%%

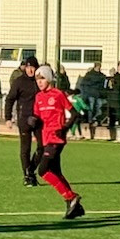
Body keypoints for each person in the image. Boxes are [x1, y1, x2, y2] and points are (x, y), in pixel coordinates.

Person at [31, 64, 84, 219]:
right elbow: (37, 116)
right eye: (37, 79)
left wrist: (65, 128)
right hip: (46, 139)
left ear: (48, 79)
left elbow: (74, 113)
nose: (39, 82)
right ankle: (75, 207)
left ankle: (71, 196)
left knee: (43, 170)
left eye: (42, 79)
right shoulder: (38, 97)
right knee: (56, 172)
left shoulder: (58, 94)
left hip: (56, 138)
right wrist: (32, 120)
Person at [4, 55, 43, 185]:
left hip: (39, 119)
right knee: (25, 148)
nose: (30, 70)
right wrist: (8, 118)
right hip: (24, 119)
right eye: (28, 67)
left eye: (32, 67)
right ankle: (27, 175)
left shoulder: (40, 82)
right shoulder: (19, 82)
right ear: (25, 68)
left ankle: (30, 171)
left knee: (42, 147)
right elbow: (9, 99)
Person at [79, 62, 106, 131]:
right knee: (92, 107)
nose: (99, 68)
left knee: (98, 107)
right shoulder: (91, 75)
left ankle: (95, 119)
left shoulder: (98, 75)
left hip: (97, 94)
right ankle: (91, 120)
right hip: (92, 93)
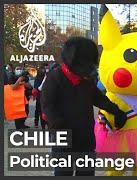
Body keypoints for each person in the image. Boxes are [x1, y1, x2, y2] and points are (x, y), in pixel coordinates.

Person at [41, 37, 127, 176]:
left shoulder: (86, 80)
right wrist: (57, 124)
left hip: (85, 136)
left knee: (86, 172)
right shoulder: (54, 77)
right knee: (63, 172)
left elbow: (99, 99)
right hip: (63, 136)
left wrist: (116, 111)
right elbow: (47, 104)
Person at [33, 63, 49, 129]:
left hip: (45, 96)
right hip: (40, 96)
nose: (46, 70)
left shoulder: (48, 76)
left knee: (43, 111)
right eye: (45, 68)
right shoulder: (39, 76)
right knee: (39, 111)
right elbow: (38, 88)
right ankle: (38, 123)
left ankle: (44, 124)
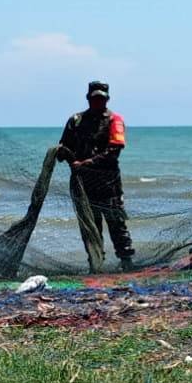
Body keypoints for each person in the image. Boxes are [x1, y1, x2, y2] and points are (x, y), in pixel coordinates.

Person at [58, 81, 136, 271]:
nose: (98, 102)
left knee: (117, 224)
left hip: (109, 183)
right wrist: (65, 156)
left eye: (101, 98)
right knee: (90, 226)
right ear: (88, 98)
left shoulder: (114, 120)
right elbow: (64, 147)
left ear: (107, 99)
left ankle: (126, 263)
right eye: (95, 98)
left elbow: (114, 151)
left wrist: (86, 163)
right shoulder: (75, 121)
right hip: (83, 184)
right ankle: (95, 264)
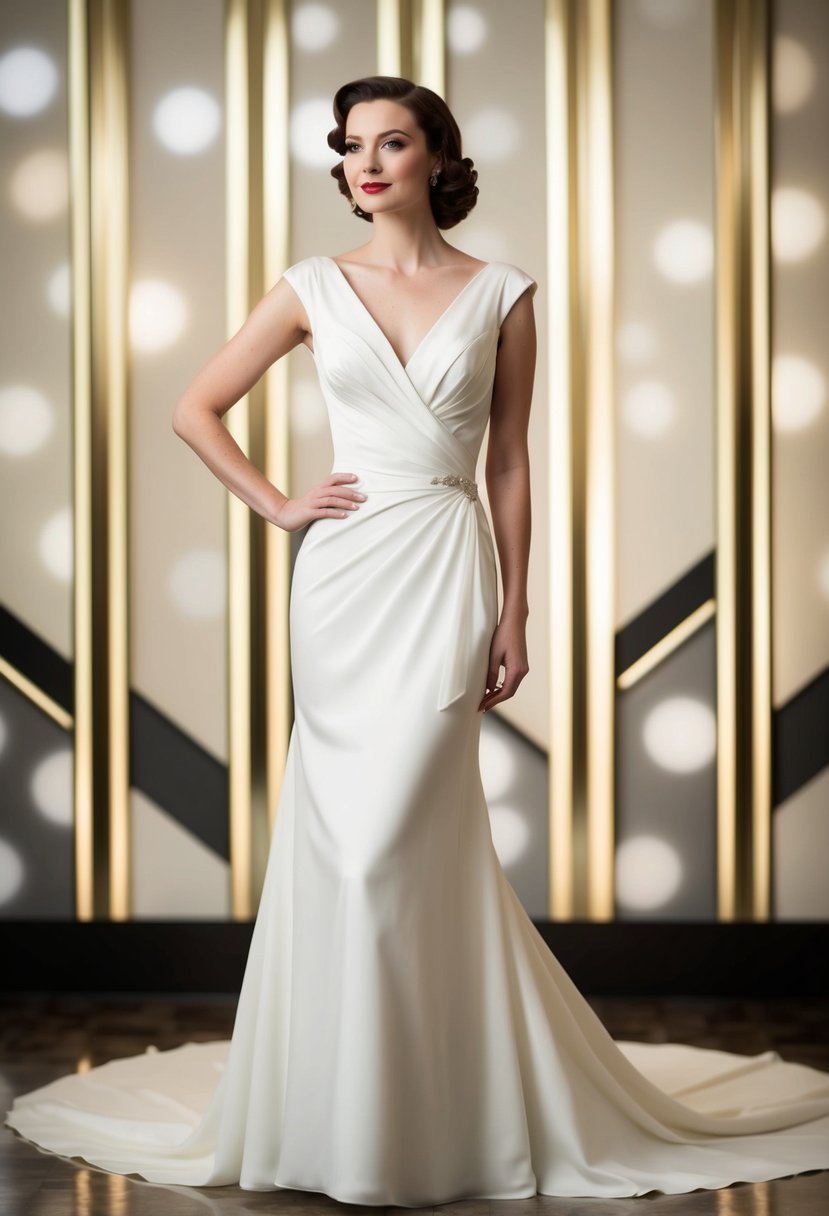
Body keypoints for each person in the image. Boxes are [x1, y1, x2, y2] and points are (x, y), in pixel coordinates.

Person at [6, 75, 829, 1206]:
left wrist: (518, 606)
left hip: (446, 569)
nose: (369, 161)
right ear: (342, 169)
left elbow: (508, 464)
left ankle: (426, 1111)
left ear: (439, 156)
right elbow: (197, 406)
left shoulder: (502, 293)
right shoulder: (308, 287)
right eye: (352, 147)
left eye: (394, 142)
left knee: (400, 840)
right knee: (346, 847)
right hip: (344, 584)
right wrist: (279, 504)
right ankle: (348, 1118)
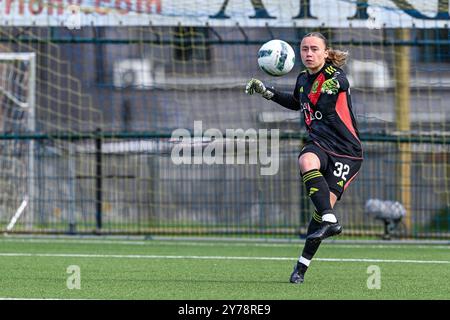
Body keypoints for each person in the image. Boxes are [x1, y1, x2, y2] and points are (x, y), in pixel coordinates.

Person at [245, 32, 363, 284]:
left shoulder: (335, 77)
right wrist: (268, 92)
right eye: (305, 49)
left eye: (314, 49)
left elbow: (336, 87)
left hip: (347, 152)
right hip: (320, 144)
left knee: (320, 216)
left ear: (325, 52)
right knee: (306, 161)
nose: (309, 54)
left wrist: (326, 87)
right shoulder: (302, 79)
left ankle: (301, 265)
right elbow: (298, 102)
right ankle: (329, 224)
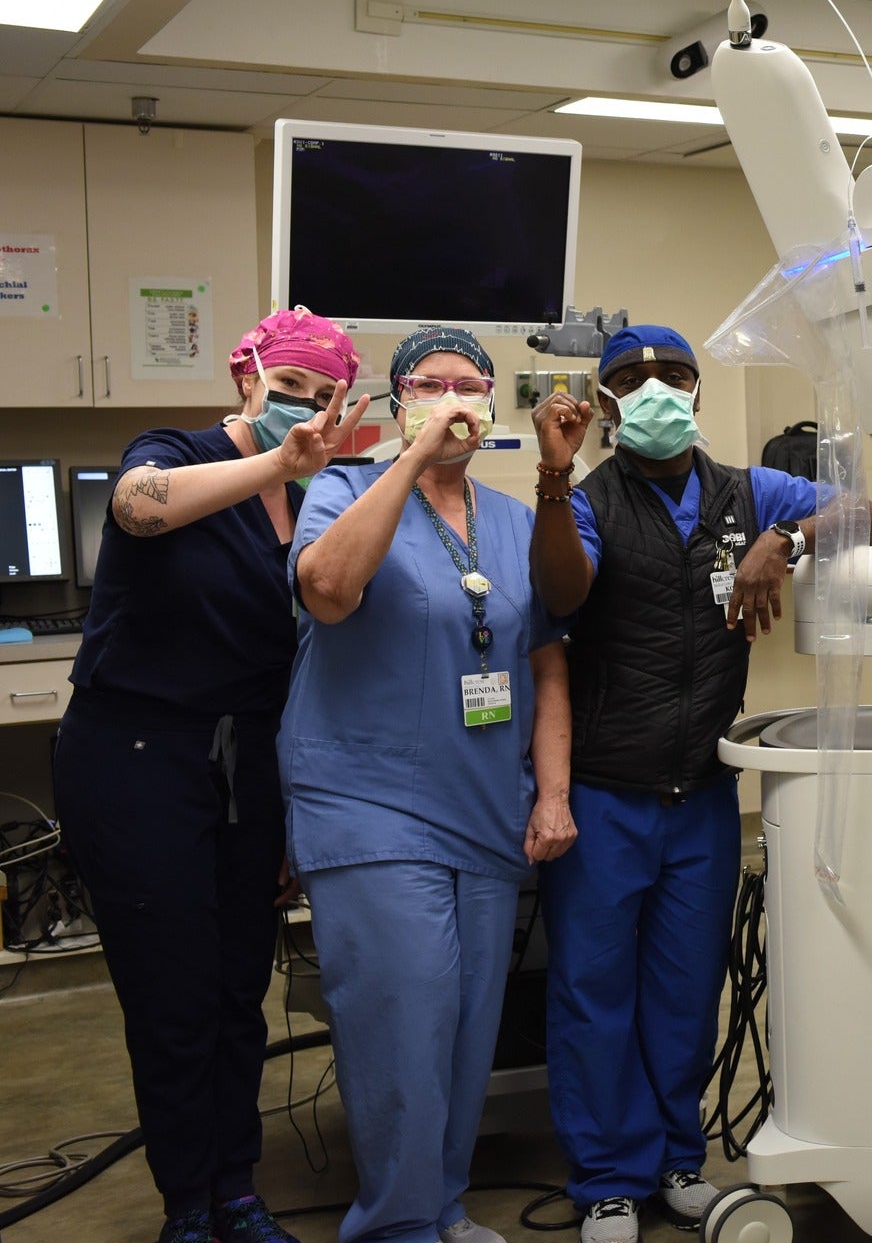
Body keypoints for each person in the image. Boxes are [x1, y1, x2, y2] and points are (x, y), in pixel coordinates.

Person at [526, 324, 872, 1243]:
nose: (656, 390)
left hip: (701, 792)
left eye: (674, 375)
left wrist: (783, 539)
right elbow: (562, 593)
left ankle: (678, 1162)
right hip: (609, 792)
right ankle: (608, 1180)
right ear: (606, 403)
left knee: (688, 990)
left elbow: (870, 514)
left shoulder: (746, 490)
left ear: (696, 390)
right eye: (632, 379)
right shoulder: (591, 500)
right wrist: (553, 476)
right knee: (595, 991)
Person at [53, 307, 368, 1243]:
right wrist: (278, 463)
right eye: (288, 388)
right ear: (247, 377)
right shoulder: (178, 452)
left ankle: (236, 1188)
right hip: (136, 755)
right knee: (174, 993)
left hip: (248, 763)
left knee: (238, 991)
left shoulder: (323, 499)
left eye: (323, 396)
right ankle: (188, 1205)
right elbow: (136, 504)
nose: (302, 408)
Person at [283, 327, 576, 1243]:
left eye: (471, 384)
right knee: (402, 1026)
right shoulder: (342, 488)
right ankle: (395, 1227)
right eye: (431, 384)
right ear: (403, 398)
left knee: (463, 1029)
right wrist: (407, 457)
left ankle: (437, 1204)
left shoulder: (515, 519)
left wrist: (552, 793)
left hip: (485, 805)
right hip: (369, 801)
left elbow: (546, 663)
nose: (454, 397)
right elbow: (327, 588)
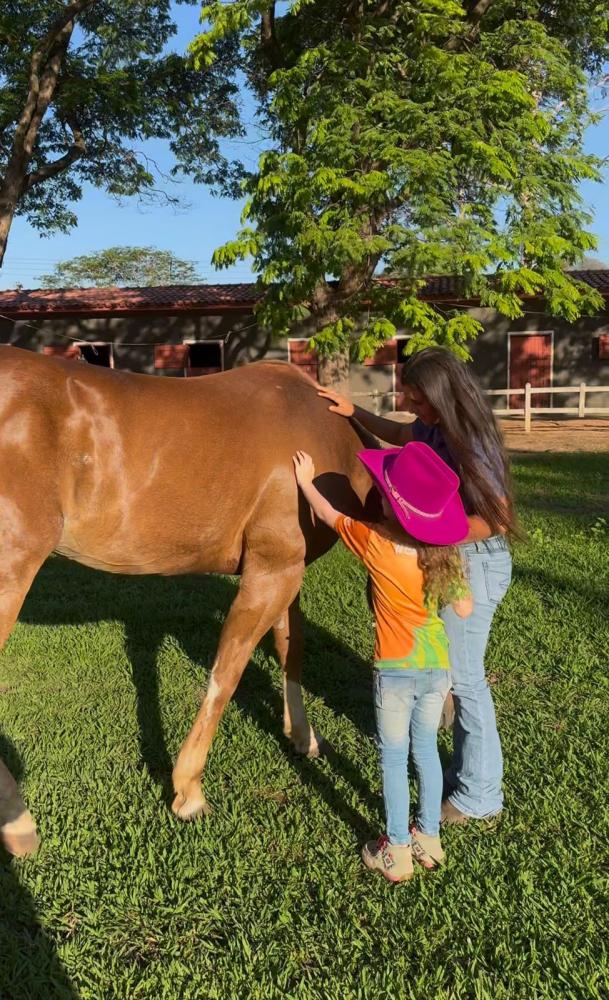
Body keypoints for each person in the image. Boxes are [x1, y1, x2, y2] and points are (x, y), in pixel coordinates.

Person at [318, 346, 515, 824]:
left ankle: (479, 796)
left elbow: (499, 519)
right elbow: (401, 432)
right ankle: (463, 770)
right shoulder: (431, 426)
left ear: (445, 399)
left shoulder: (470, 441)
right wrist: (354, 412)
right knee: (452, 673)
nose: (413, 410)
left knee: (467, 681)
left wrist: (431, 531)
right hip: (450, 557)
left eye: (421, 402)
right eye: (409, 398)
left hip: (475, 561)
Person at [293, 441, 471, 883]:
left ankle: (395, 850)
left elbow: (331, 516)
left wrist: (305, 481)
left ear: (392, 505)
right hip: (436, 670)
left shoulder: (375, 543)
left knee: (393, 759)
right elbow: (465, 610)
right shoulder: (443, 555)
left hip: (395, 670)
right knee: (426, 751)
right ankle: (428, 839)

%%

• [What to work on]
Pictures are to be left out; the lines from the start of the records above through the line holding "left eye: (101, 98)" are to be returned exactly.

• [Solution for this task]
Body keypoints for each person in the image. Boxes are [x1, y1, x2, y2] and points are (x, y), in pixel coordinates.

Person at [31, 64, 84, 219]:
right elbow: (37, 116)
right eye: (37, 79)
left wrist: (65, 128)
right hip: (46, 139)
left ear: (48, 79)
left elbow: (74, 113)
nose: (39, 82)
right ankle: (75, 207)
left ankle: (71, 196)
left knee: (43, 170)
left eye: (42, 79)
right shoulder: (38, 97)
right knee: (56, 172)
left shoulder: (58, 94)
left hip: (56, 138)
right wrist: (32, 120)
Person at [4, 55, 43, 185]:
left hip: (39, 119)
right knee: (25, 148)
nose: (30, 70)
right wrist: (8, 118)
right hip: (24, 119)
right eye: (28, 67)
left eye: (32, 67)
right ankle: (27, 175)
left shoulder: (40, 82)
right shoulder: (19, 82)
right ear: (25, 68)
left ankle: (30, 171)
left knee: (42, 147)
right elbow: (9, 99)
Person at [79, 62, 106, 131]:
right knee: (92, 107)
nose: (99, 68)
left knee: (98, 107)
right shoulder: (91, 75)
left ankle: (95, 119)
left shoulder: (98, 75)
left hip: (97, 94)
right ankle: (91, 120)
right hip: (92, 93)
Body keypoints for each person in the image. Boxes are [x1, y1, x2, y2] and points are (x, y), in pixel coordinates.

Person at [41, 37, 127, 176]:
left shoulder: (86, 80)
right wrist: (57, 124)
left hip: (85, 136)
left knee: (86, 172)
right shoulder: (54, 77)
right knee: (63, 172)
left elbow: (99, 99)
right hip: (63, 136)
left wrist: (116, 111)
right elbow: (47, 104)
Person at [33, 63, 49, 129]:
left hip: (45, 96)
right hip: (40, 96)
nose: (46, 70)
left shoulder: (48, 76)
left knee: (43, 111)
right eye: (45, 68)
right shoulder: (39, 76)
right knee: (39, 111)
right elbow: (38, 88)
right ankle: (38, 123)
left ankle: (44, 124)
Body keypoints for each person in the image. Boxes are [x1, y1, x2, y2] and points are (x, y), in pixel coordinates.

Person at [58, 81, 136, 271]:
nose: (98, 102)
left knee: (117, 224)
left hip: (109, 183)
right wrist: (65, 156)
left eye: (101, 98)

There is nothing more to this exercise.